This is a read-only archive!

Spam spam spam spam spammity spam

I woke up this morning to about 50 spam emails and some notifications from my host that my CPU usage was about 200% over the past four hours. Turns out spamd was going mental. Not sure what caused it but it seems to be working again after I restarted it.

One of the worst things about running your own mail server is spam. I don't much about how to do it properly. I have SpamAssassin running, I tweaked the settings and trained it well, and it works OK. Of 8,000 spams in the past week or two, I think only two made it through to my inbox. But I keep thinking there must be a better way.

For a while I tried greylisting. Greylisting means you pseudo-bounce every email you get, and force the mail server to resend it. Once it's resent, that server is added to a whitelist. The idea is that spam servers won't bother resending and genuine mail servers will.

I ran this way via Postgrey for a couple months. The good thing is that it works pretty much as advertised. I went from hundreds of spam emails per day, to fewer than a dozen. SpamAssassin caught all of those dozen and I never saw them. It was nice.

The problem with this, however, is twofold.

  1. All mail from people you've never heard from before is delayed 5-10 minutes. This is very annoying in certain circumstances, e.g. registering for an account at a new message board or buying something from an online store you never used before. I'd rather like to see the receipt or user registration right away. So to get around this I had to go add them to a whitelist on the server every time, which was ridiculous.

  2. Not all genuine mail servers bother resending after the temporary bounce, so you lose mail. You need only look in /etc/postgrey/whitelist_clients and see the enormous list of mail servers that Postgrey knows NOT to greylist, to be scared into never using Postgrey again. This includes yahoo.com, ebay.com, a bunch of airlines, and so on. The list goes back to 2005 and obviously is an incomplete list, since it only includes servers that people reported having problems with. I had to add gmail.com to it myself to avoid losing mail from my wife (domains that use large pools of mail servers will always be greylisted, it seems).

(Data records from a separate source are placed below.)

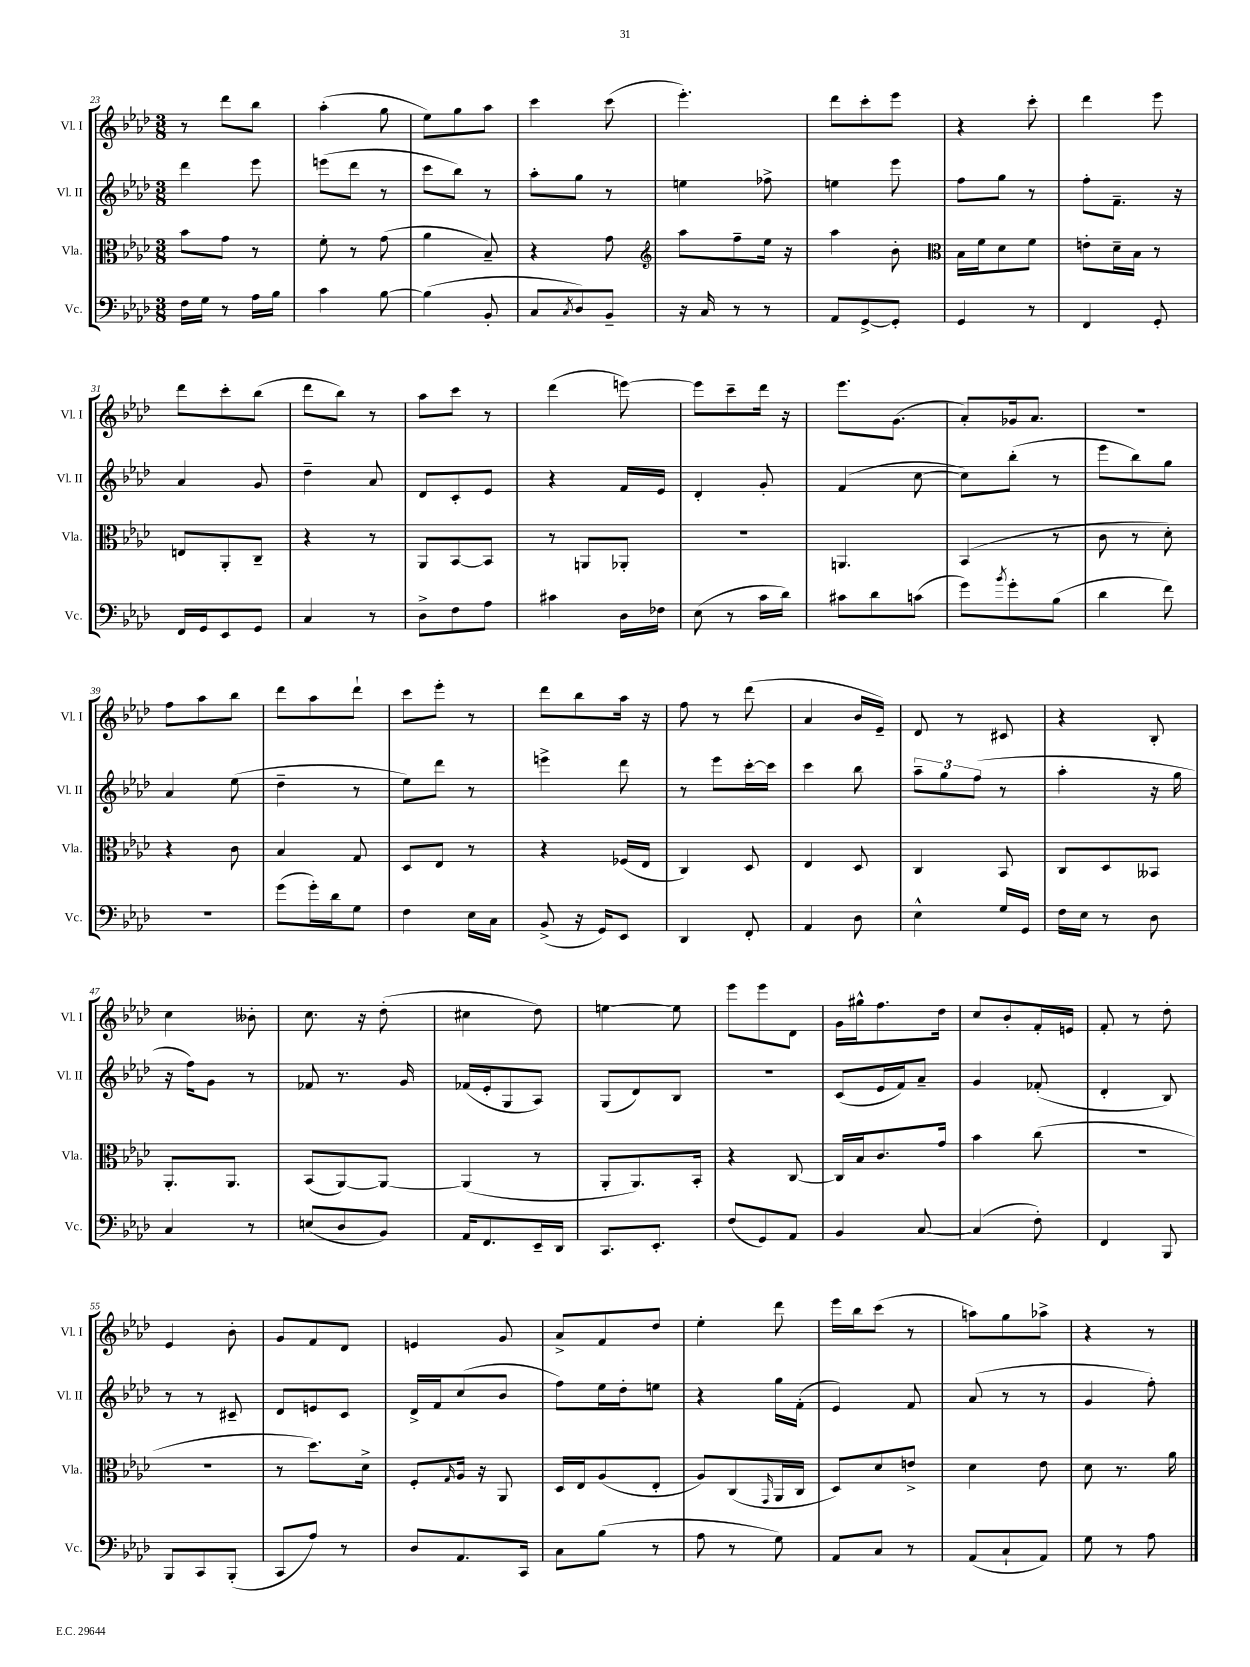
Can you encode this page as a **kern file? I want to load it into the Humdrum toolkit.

**kern	**kern	**kern	**kern
*staff4	*staff3	*staff2	*staff1
*clefF4	*clefC3	*clefG2	*clefG2
*k[b-e-a-d-]	*k[b-e-a-d-]	*k[b-e-a-d-]	*k[b-e-a-d-]
*M3/8	*M3/8	*M3/8	*M3/8
16F	8b-	4ddd-	8r
16G	.	.	.
8r	8g	.	8ddd-
16A-	8r	8eee-	8bb-
16B-	.	.	.
=	=	=	=
4c	8f'	(8eee	(4aa-'
.	8r	8ddd-	.
[8B-	(8g	8r	8gg
=	=	=	=
(4B-]	4a-	8ccc	8ee-)
.	.	8bb-)	8gg
8BB-'	8B-~)	8r	8aa-
=	=	=	=
8C	4r	8aa-'	4ccc
8qC	.	.	.
8D-)	.	8gg	.
8BB-~	8g	8r	(8ccc
=	=	=	=
*	*clefG2	*	*
16r	8aa-	4ee	4.eee-')
16C	.	.	.
8r	8ff~	.	.
8r	16ee-	8ff-^	.
.	16r	.	.
=	=	=	=
8AA-	4aa-	4ee	8ddd-
[8GG^	.	.	8ccc'
8GG']	8b-'	8eee-	8eee-
=	=	=	=
*	*clefC3	*	*
4GG	16B-	8ff	4r
.	16f	.	.
.	8d-	8gg	.
8r	8f	8r	8ccc'
=	=	=	=
4FF	8e'	8ff'	4ddd-
.	16d-~	8.f~	.
.	16B-	.	.
8GG'	8r	.	8eee-
.	.	16r	.
=	=	=	=
16FF	8E	4a-	8ddd-
16GG	.	.	.
8EE-	8AA-'	.	8ccc'
8GG	8C~	8g	(8bb-
=	=	=	=
4C	4r	4dd-~	8ddd-
.	.	.	8bb-)
8r	8r	8a-	8r
=	=	=	=
8D-^	8AA-	8d-	8aa-
8F	[8BB-	8c'	8ccc
8A-	8BB-]	8e-	8r
=	=	=	=
4c#	8r	4r	(4ddd-
.	8AA	.	.
16D-	8AA-'	16f	[8eee)
16F-	.	16e-	.
=	=	=	=
(8E-	4.r	4d-'	8eee]
8r	.	.	8ccc~
16c	.	8g'	16ddd-
16d-)	.	.	16r
=	=	=	=
8c#	4.AA	(4f	8.eee-
8d-	.	.	.
.	.	.	(8.g
(8c	.	[8cc	.
=	=	=	=
8g)	(4BB-	8cc])	8a-')
8qb-	.	.	.
8g'	.	(8bb-'	16g-
.	.	.	8.a-
(8B-	8r	8r	.
=	=	=	=
4d-	8c	8eee-	4.r
.	8r	8bb-)	.
8f)	8d-')	8gg	.
=	=	=	=
4.r	4r	4a-	8ff
.	.	.	8aa-
.	8c	(8ee-	8bb-
=	=	=	=
(8g	4B-	4dd-~	8ddd-
16g')	.	.	8aa-
16d-	.	.	.
8G	8G	8r	8ddd-`
=	=	=	=
4F	8D-	8ee-)	8ccc
.	8E-	8ddd-	8eee-'
16E-	8r	8r	8r
16C	.	.	.
=	=	=	=
(8BB-^	4r	4eee^	8ddd-
16r	.	.	8bb-
16GG)	.	.	.
8EE-	(16F-	8ddd-	16aa-
.	16E-	.	16r
=	=	=	=
4DD-	4C)	8r	8ff
.	.	8eee-	8r
8FF'	8D-	[16ccc'	(8ddd-
.	.	16ccc]	.
=	=	=	=
4AA-	4E-	4ccc	4a-
8D-	8D-	8bb-	16b-
.	.	.	16e-~)
=	=	=	=
4E-^^	4C	12aa-~	8d-
.	.	12gg	.
.	.	.	8r
.	.	(12ff	.
16G	8BB-	8r	8c#
16GG	.	.	.
=	=	=	=
16F	8C	4aa-'	4r
16E-	.	.	.
8r	8D-	.	.
8D-	8BB--	16r	8B-'
.	.	16gg	.
=	=	=	=
4C	8.AA-'	16r	4cc
.	.	16ff)	.
.	.	8g	.
.	8.AA-	.	.
8r	.	8r	8b--'
=	=	=	=
(8E	(8BB-	8f-	8.cc
8D-	[8AA-)	8.r	.
.	.	.	16r
8BB-)	8AA-_	.	(8dd-'
.	.	16g	.
=	=	=	=
16AA-	(4AA-]	(16f-	4cc#
8.FF	.	16e-'	.
.	.	8G	.
16EE-~	8r	8A-)	8dd-)
16DD-	.	.	.
=	=	=	=
8.CC	8AA-'	(8G	[4ee
.	8.AA-)	8d-)	.
8.EE-'	.	.	.
.	.	8B-	8ee]
.	16BB-'	.	.
=	=	=	=
(8F	4r	4.r	8eee-
8GG)	.	.	8eee-
8AA-	[8C	.	8d-
=	=	=	=
4BB-	16C]	(8c	16g
.	16B-	.	16gg#^^
.	8.c	16e-	8.ff
.	.	16f)	.
[8C	.	8a-~	.
.	16g	.	16dd-
=	=	=	=
(4C]	4b-	4g	8cc
.	.	.	8b-'
8F')	(8cc	(8f-'	16f'
.	.	.	16e
=	=	=	=
4FF	4.r	4d-'	8f'
.	.	.	8r
8BBB-	.	8B-)	8dd-'
=	=	=	=
8BBB-	4.r	8r	4e-
8CC	.	8r	.
(8BBB-'	.	8c#~	8b-'
=	=	=	=
8CC	8r	8d-	8g
8A-)	8.dd-)	8e	8f
8r	.	8c	8d-
.	16d-^	.	.
=	=	=	=
8D-	8F'	16d-^	4e
.	.	16f	.
.	16qqG	.	.
8.AA-	16A-	(8cc	.
.	16r	.	.
.	8AA-	8b-	8g
16CC	.	.	.
=	=	=	=
8C	16D-	8ff)	8a-^
.	16E-	.	.
(8B-	(8A-	16ee-	8f
.	.	16dd-'	.
8r	8E-'	8ee	8dd-
=	=	=	=
8A-	8A-)	4r	4ee-'
8r	(8C	.	.
.	16qqGG	.	.
8G)	16AA-	16gg	8ddd-
.	16C	(16f'	.
=	=	=	=
8AA-	8D-)	4e-)	16eee-
.	.	.	16bb-
8C	8d-	.	(8ccc
8r	8e^	8f	8r
=	=	=	=
(8AA-	4d-	(8a-	8aa)
8C`	.	8r	8gg
8AA-)	8e-	8r	8aa-^
=	=	=	=
8G	8d-	4g	4r
8r	8.r	.	.
8A-	.	8ff')	8r
.	16a-	.	.
==	==	==	==
*-	*-	*-	*-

Losing mail is the reason I stopped using Postgrey. So I'm back to SpamAssassin alone and dealing with an occasional spam or two, while my spam inbox balloons.

October 17, 2009 @ 4:59 AM PDT
Cateogory: Linux
Tags: Spam, Email, Linux

2 Comments

Jason
Quoth Jason on October 17, 2009 @ 2:37 PM PDT

I stopped using SpamAssassin years ago, when it became obvious it was too much for my smallish VPS to deal with. At this point, I use a bunch of checks I've configured in Postfix, many of which I got from an article similar to this one.

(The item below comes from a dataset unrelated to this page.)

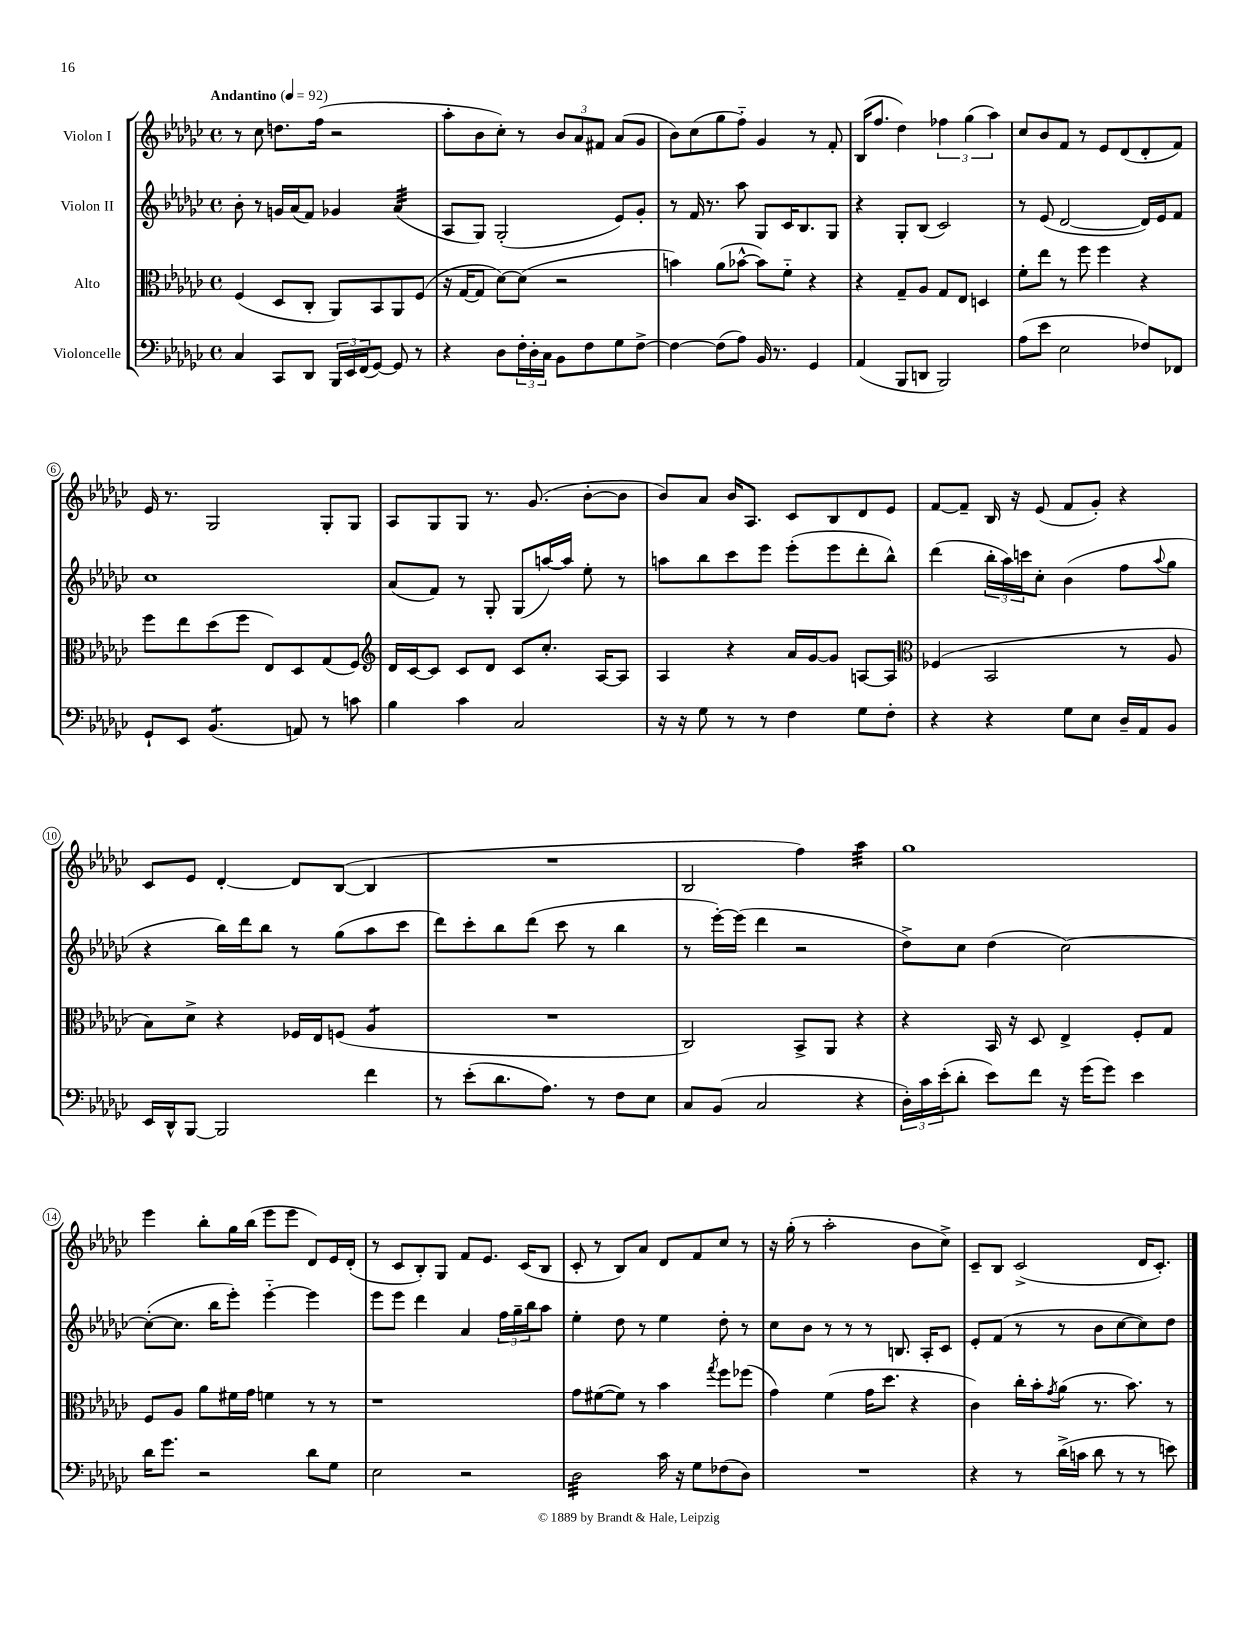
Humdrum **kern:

I also block using zen.spamhaus.org, though I don't know how often that results in blocked legitimate e-mail. I certainly haven't noticed any. To wrap it up, I also use spamprobe with procmail on my personal maildir. However, 99% of the spam it has to deal with comes from accounts I pull with fetchmail, as the restrictions above seem to stop most spam that tries to come through directly.

Patrick
Quoth Patrick on October 17, 2009 @ 5:30 PM PDT

I'm using a well-trained bogofilter for years now, with very good results. Many people tell me, that a Bayesan-only filter doesn't get the job done, but for my idea of what is spam/ham it just works. And it does so really fast. So maybe this could be an alternative to your current SpamAssassin solution. What I really find useful is the tristate filtering - there is Spam, Unsure and Ham. You can tune the threshold values yourself (mine are 0.65,0.35). This way you can be quite sure that there will never be Spam in your inbox, but at the same time mails where the filter is not so sure that it's really Spam won't end up in the quickly growing Spam folder. I get around 2 to 10 mails in my Unsure folder per week. Nearly all of them are actually Spam, but I don't want to risk false positives (Ham going into the Spam folder), so I leave my thresholds as they are.